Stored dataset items
━━━━━━━━━━━━━━━━━━━━

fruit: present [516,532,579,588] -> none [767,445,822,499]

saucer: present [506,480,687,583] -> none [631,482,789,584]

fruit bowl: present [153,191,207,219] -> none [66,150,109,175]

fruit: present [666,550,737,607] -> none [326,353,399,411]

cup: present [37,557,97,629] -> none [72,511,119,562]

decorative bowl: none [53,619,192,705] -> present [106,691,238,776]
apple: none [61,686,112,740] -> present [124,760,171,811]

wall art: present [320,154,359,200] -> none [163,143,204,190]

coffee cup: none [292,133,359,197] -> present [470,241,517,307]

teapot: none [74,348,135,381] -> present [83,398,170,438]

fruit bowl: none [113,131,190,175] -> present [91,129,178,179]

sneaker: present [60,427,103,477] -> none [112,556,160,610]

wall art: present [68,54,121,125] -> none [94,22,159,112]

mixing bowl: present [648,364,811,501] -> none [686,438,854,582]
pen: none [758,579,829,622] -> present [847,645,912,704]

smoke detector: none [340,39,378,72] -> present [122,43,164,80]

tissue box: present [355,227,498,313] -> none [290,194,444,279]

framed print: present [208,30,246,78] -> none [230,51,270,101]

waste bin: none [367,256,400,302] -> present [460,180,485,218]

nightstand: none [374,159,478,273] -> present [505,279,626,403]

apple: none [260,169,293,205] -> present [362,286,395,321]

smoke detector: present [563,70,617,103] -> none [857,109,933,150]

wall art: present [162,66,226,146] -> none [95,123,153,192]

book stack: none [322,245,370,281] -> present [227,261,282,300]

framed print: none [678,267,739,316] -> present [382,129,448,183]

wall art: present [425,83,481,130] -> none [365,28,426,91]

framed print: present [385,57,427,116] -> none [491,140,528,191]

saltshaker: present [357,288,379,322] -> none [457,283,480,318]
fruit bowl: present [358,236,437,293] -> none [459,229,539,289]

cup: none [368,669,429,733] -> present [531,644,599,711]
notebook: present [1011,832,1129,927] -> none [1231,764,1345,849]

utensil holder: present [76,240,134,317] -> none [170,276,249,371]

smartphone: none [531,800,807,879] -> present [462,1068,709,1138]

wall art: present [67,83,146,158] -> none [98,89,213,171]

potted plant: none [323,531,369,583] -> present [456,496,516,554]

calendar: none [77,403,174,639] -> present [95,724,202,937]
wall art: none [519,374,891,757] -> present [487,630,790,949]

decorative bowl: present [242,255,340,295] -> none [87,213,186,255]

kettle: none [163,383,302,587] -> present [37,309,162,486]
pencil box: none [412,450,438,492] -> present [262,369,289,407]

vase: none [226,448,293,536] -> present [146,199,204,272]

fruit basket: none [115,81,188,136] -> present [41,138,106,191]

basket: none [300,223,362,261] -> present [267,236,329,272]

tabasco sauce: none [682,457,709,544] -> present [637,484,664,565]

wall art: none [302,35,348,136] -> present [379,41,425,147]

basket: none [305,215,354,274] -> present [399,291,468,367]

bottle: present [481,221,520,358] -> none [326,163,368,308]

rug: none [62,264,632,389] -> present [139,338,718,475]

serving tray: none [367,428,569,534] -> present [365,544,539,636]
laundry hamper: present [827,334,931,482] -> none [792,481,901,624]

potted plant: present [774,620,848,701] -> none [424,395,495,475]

━━━━━━━━━━━━━━━━━━━━

**EXERCISE DESCRIPTION:** Spot the lines above that mention "bowl" and copy them.

**ANSWER BELOW:**
fruit bowl: present [153,191,207,219] -> none [66,150,109,175]
decorative bowl: none [53,619,192,705] -> present [106,691,238,776]
fruit bowl: none [113,131,190,175] -> present [91,129,178,179]
mixing bowl: present [648,364,811,501] -> none [686,438,854,582]
fruit bowl: present [358,236,437,293] -> none [459,229,539,289]
decorative bowl: present [242,255,340,295] -> none [87,213,186,255]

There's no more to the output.